Here are three examples of steps on this path.
Make it a team sport through specialization
As we recently discussed the reasons that surgical teams specialize also apply to data science teams. Specialization enables stretching scare resources; professionalization and optimization of each role; and more consistent application of best practices.
Higher level tools to improve productivity and repeatability
It is surprising when you see a 25 year old as set in his ways as a 75 year old. Yet it is common to see twenty-something data scientists cling tightly to doing their work the same way today as they did at university: building from scratch in python; pulling data to them rather than pushing the analytics to the data; not investing to make their model reusable by others in the future; etc.

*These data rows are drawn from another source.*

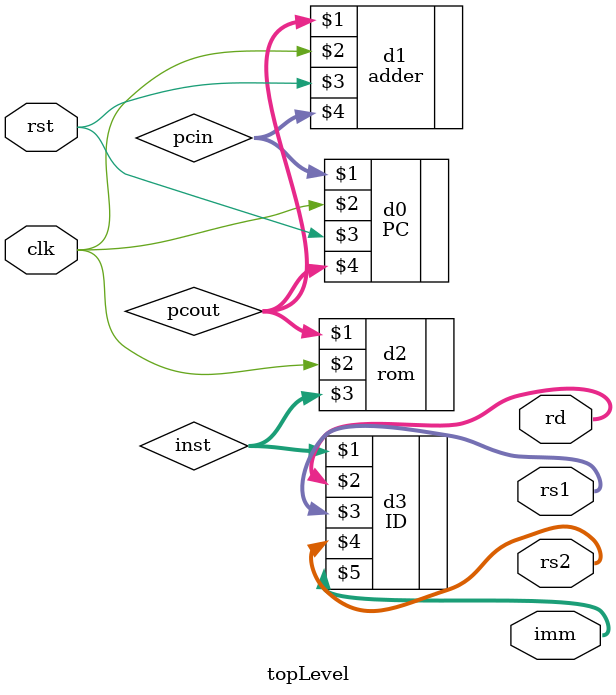
<source format=v>
module topLevel (clk, rst, rd, rs1, rs2, imm);

	input clk, rst;
	
	output [4:0] rd, rs1, rs2;
	output [11:0] imm;
	
	wire [7:0] pcin, pcout;
	wire [31:0] inst;
	
	PC d0 (pcin, clk, rst, pcout);
	
	adder d1 (pcout, clk, rst, pcin);
	
	rom d2 (pcout, clk, inst);
	
	ID d3 (inst, rd, rs1, rs2, imm);
	
endmodule

</source>
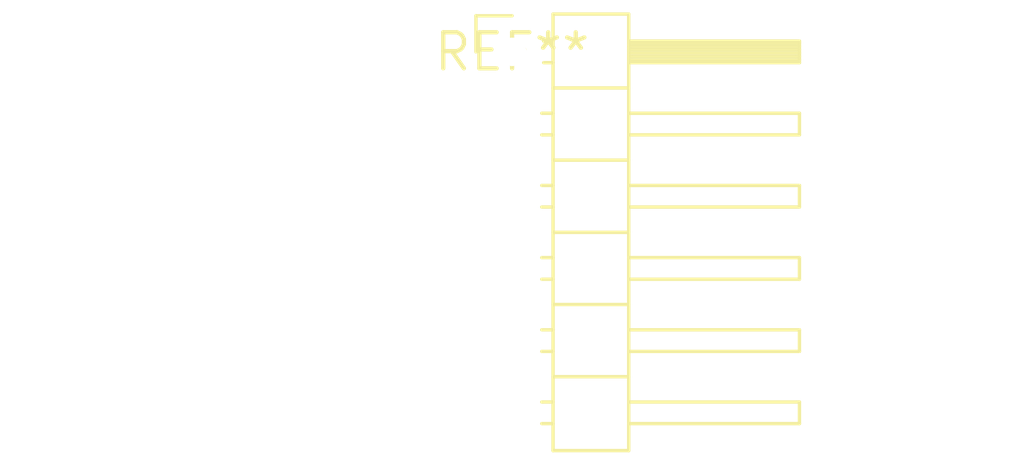
<source format=kicad_pcb>
(kicad_pcb (version 20240108) (generator pcbnew)

  (general
    (thickness 1.6)
  )

  (paper "A4")
  (layers
    (0 "F.Cu" signal)
    (31 "B.Cu" signal)
    (32 "B.Adhes" user "B.Adhesive")
    (33 "F.Adhes" user "F.Adhesive")
    (34 "B.Paste" user)
    (35 "F.Paste" user)
    (36 "B.SilkS" user "B.Silkscreen")
    (37 "F.SilkS" user "F.Silkscreen")
    (38 "B.Mask" user)
    (39 "F.Mask" user)
    (40 "Dwgs.User" user "User.Drawings")
    (41 "Cmts.User" user "User.Comments")
    (42 "Eco1.User" user "User.Eco1")
    (43 "Eco2.User" user "User.Eco2")
    (44 "Edge.Cuts" user)
    (45 "Margin" user)
    (46 "B.CrtYd" user "B.Courtyard")
    (47 "F.CrtYd" user "F.Courtyard")
    (48 "B.Fab" user)
    (49 "F.Fab" user)
    (50 "User.1" user)
    (51 "User.2" user)
    (52 "User.3" user)
    (53 "User.4" user)
    (54 "User.5" user)
    (55 "User.6" user)
    (56 "User.7" user)
    (57 "User.8" user)
    (58 "User.9" user)
  )

  (setup
    (pad_to_mask_clearance 0)
    (pcbplotparams
      (layerselection 0x00010fc_ffffffff)
      (plot_on_all_layers_selection 0x0000000_00000000)
      (disableapertmacros false)
      (usegerberextensions false)
      (usegerberattributes false)
      (usegerberadvancedattributes false)
      (creategerberjobfile false)
      (dashed_line_dash_ratio 12.000000)
      (dashed_line_gap_ratio 3.000000)
      (svgprecision 4)
      (plotframeref false)
      (viasonmask false)
      (mode 1)
      (useauxorigin false)
      (hpglpennumber 1)
      (hpglpenspeed 20)
      (hpglpendiameter 15.000000)
      (dxfpolygonmode false)
      (dxfimperialunits false)
      (dxfusepcbnewfont false)
      (psnegative false)
      (psa4output false)
      (plotreference false)
      (plotvalue false)
      (plotinvisibletext false)
      (sketchpadsonfab false)
      (subtractmaskfromsilk false)
      (outputformat 1)
      (mirror false)
      (drillshape 1)
      (scaleselection 1)
      (outputdirectory "")
    )
  )

  (net 0 "")

  (footprint "PinHeader_1x06_P2.54mm_Horizontal" (layer "F.Cu") (at 0 0))

)

</source>
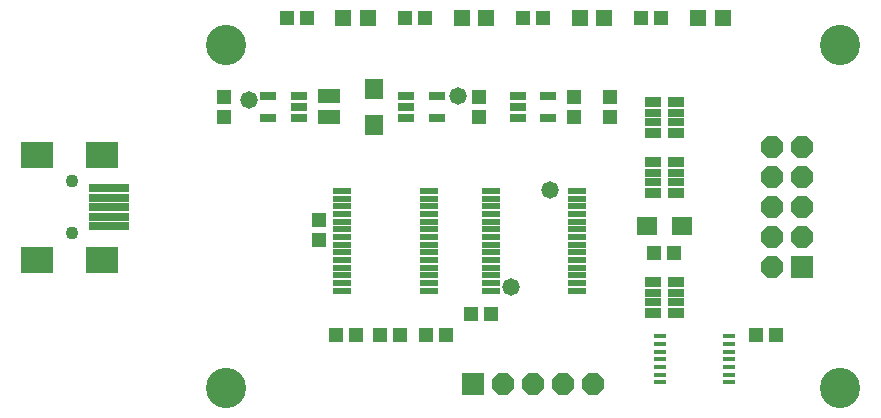
<source format=gts>
G75*
%MOIN*%
%OFA0B0*%
%FSLAX24Y24*%
%IPPOS*%
%LPD*%
%AMOC8*
5,1,8,0,0,1.08239X$1,22.5*
%
%ADD10R,0.0474X0.0513*%
%ADD11R,0.0552X0.0552*%
%ADD12R,0.0513X0.0474*%
%ADD13R,0.0710X0.0631*%
%ADD14R,0.0781X0.0482*%
%ADD15R,0.0631X0.0710*%
%ADD16R,0.0394X0.0177*%
%ADD17R,0.1064X0.0867*%
%ADD18R,0.1379X0.0277*%
%ADD19C,0.0434*%
%ADD20R,0.0533X0.0253*%
%ADD21R,0.0533X0.0328*%
%ADD22R,0.0720X0.0720*%
%ADD23OC8,0.0720*%
%ADD24R,0.0630X0.0217*%
%ADD25R,0.0552X0.0297*%
%ADD26C,0.1340*%
%ADD27C,0.0580*%
D10*
X019828Y018173D03*
X019828Y018842D03*
X016641Y022281D03*
X016641Y022951D03*
X018743Y025574D03*
X019412Y025574D03*
X022680Y025574D03*
X023349Y025574D03*
X025141Y022951D03*
X025141Y022281D03*
X028328Y022281D03*
X028328Y022951D03*
X029528Y022951D03*
X029528Y022281D03*
X030554Y025574D03*
X031223Y025574D03*
X027286Y025574D03*
X026617Y025574D03*
X030994Y017758D03*
X031663Y017758D03*
X024063Y015008D03*
X023394Y015008D03*
D11*
X024570Y025574D03*
X025397Y025574D03*
X028507Y025574D03*
X029334Y025574D03*
X032444Y025574D03*
X033271Y025574D03*
X021460Y025574D03*
X020633Y025574D03*
D12*
X024894Y015716D03*
X025563Y015716D03*
X022513Y015008D03*
X021844Y015008D03*
X021063Y015008D03*
X020394Y015008D03*
X034394Y015008D03*
X035063Y015008D03*
D13*
X031919Y018658D03*
X030738Y018658D03*
D14*
X020141Y022266D03*
X020141Y022966D03*
D15*
X021641Y023207D03*
X021641Y022025D03*
D16*
X031177Y014975D03*
X031177Y014719D03*
X031177Y014463D03*
X031177Y014208D03*
X031177Y013952D03*
X031177Y013696D03*
X031177Y013440D03*
X033480Y013440D03*
X033480Y013696D03*
X033480Y013952D03*
X033480Y014208D03*
X033480Y014463D03*
X033480Y014719D03*
X033480Y014975D03*
D17*
X012582Y017523D03*
X010416Y017523D03*
X010416Y021026D03*
X012582Y021026D03*
D18*
X012818Y019904D03*
X012818Y019589D03*
X012818Y019274D03*
X012818Y018960D03*
X012818Y018645D03*
D19*
X011597Y018408D03*
X011597Y020141D03*
D20*
X030945Y020100D03*
X030945Y020415D03*
X031712Y020415D03*
X031712Y020100D03*
X031712Y022100D03*
X031712Y022415D03*
X030945Y022415D03*
X030945Y022100D03*
X030945Y016415D03*
X030945Y016100D03*
X031712Y016100D03*
X031712Y016415D03*
D21*
X031712Y016767D03*
X030945Y016767D03*
X030945Y015748D03*
X031712Y015748D03*
X031712Y019748D03*
X030945Y019748D03*
X030945Y020767D03*
X031712Y020767D03*
X031712Y021748D03*
X030945Y021748D03*
X030945Y022767D03*
X031712Y022767D03*
D22*
X035916Y017274D03*
X024952Y013369D03*
D23*
X025952Y013369D03*
X026952Y013369D03*
X027952Y013369D03*
X028952Y013369D03*
X034916Y017274D03*
X034916Y018274D03*
X035916Y018274D03*
X035916Y019274D03*
X034916Y019274D03*
X034916Y020274D03*
X035916Y020274D03*
X035916Y021274D03*
X034916Y021274D03*
D24*
X028418Y019821D03*
X028418Y019565D03*
X028418Y019309D03*
X028418Y019053D03*
X028418Y018797D03*
X028418Y018541D03*
X028418Y018286D03*
X028418Y018030D03*
X028418Y017774D03*
X028418Y017518D03*
X028418Y017262D03*
X028418Y017006D03*
X028418Y016750D03*
X028418Y016494D03*
X025539Y016494D03*
X025539Y016750D03*
X025539Y017006D03*
X025539Y017262D03*
X025539Y017518D03*
X025539Y017774D03*
X025539Y018030D03*
X025539Y018286D03*
X025539Y018541D03*
X025539Y018797D03*
X025539Y019053D03*
X025539Y019309D03*
X025539Y019565D03*
X025539Y019821D03*
X023468Y019821D03*
X023468Y019565D03*
X023468Y019309D03*
X023468Y019053D03*
X023468Y018797D03*
X023468Y018541D03*
X023468Y018286D03*
X023468Y018030D03*
X023468Y017774D03*
X023468Y017518D03*
X023468Y017262D03*
X023468Y017006D03*
X023468Y016750D03*
X023468Y016494D03*
X020589Y016494D03*
X020589Y016750D03*
X020589Y017006D03*
X020589Y017262D03*
X020589Y017518D03*
X020589Y017774D03*
X020589Y018030D03*
X020589Y018286D03*
X020589Y018541D03*
X020589Y018797D03*
X020589Y019053D03*
X020589Y019309D03*
X020589Y019565D03*
X020589Y019821D03*
D25*
X019152Y022242D03*
X019152Y022616D03*
X019152Y022990D03*
X018129Y022990D03*
X018129Y022242D03*
X022717Y022242D03*
X022717Y022616D03*
X022717Y022990D03*
X023740Y022990D03*
X023740Y022242D03*
X026440Y022242D03*
X026440Y022616D03*
X026440Y022990D03*
X027463Y022990D03*
X027463Y022242D03*
D26*
X016715Y013251D03*
X016715Y024668D03*
X037188Y024668D03*
X037188Y013251D03*
D27*
X027528Y019858D03*
X026228Y016608D03*
X024453Y022991D03*
X017478Y022833D03*
M02*

</source>
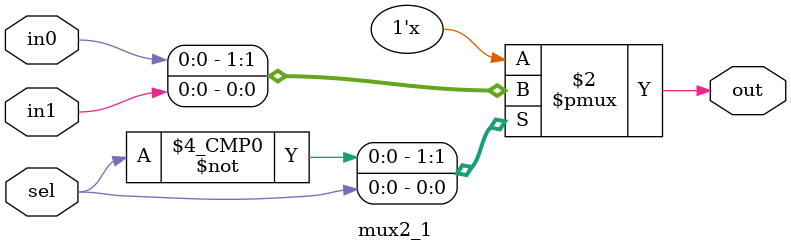
<source format=v>
module mux2_1(out,in0,in1,sel);
input in0,in1;
input sel;
output reg out;
always @(*)
begin 
case(sel)
  1'b0:out<=in0;
  1'b1:out<=in1;
endcase
end
endmodule

</source>
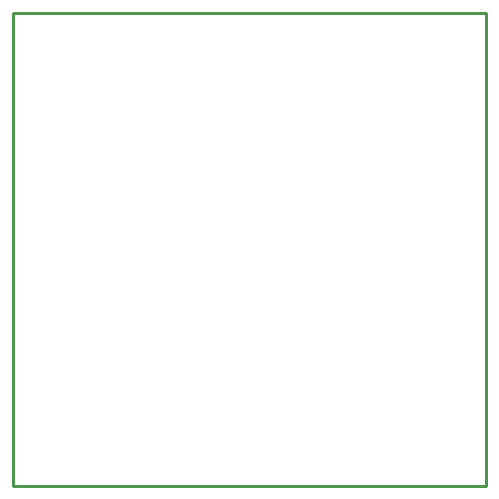
<source format=gko>
G04*
G04 #@! TF.GenerationSoftware,Altium Limited,Altium Designer,19.1.8 (144)*
G04*
G04 Layer_Color=16711935*
%FSLAX25Y25*%
%MOIN*%
G70*
G01*
G75*
%ADD11C,0.01000*%
D11*
Y0D02*
X157480D01*
Y-157480D02*
Y0D01*
X0Y-157480D02*
X157480D01*
X0D02*
Y0D01*
M02*

</source>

The state of the art is improving rapidly: GUI tools for data cleaning; tools to manage shared datasets; tools to package and reuse exploratory models; etc. etc. It is important to have a team culture that embraces these improvements.
Distinguish POC and production
It is appropriate for a machine learning project to initially be closer to a proof-of-concept than a real production project. It is only after you build the model and analyze the results that you can really know what business value you might get from a machine learning initiative.
However, too often this POC is treated as an end point when it is really just the “end of the beginning”. Recognizing that you can produce meaningful predictions from a given data set generates a whole new set of questions:
- How will we address privacy and security concerns?
- How will we provide explainability to the stakeholders?
- How will we achieve needed performance and scale in production?
- How will we respond to changes in the noise we are seeing?
- What monitoring and alerting systems are required?
- Shall there be bounds on what automated actions will be taken based on these predictions?
- How will the model be retrained ongoing?
- etc. etc.
The above are some of the steps we will need to go through to move from our historical mindset of artisanal craftsmanship and shift to a culture of repeatable and scalable systems that deliver sustainable business value.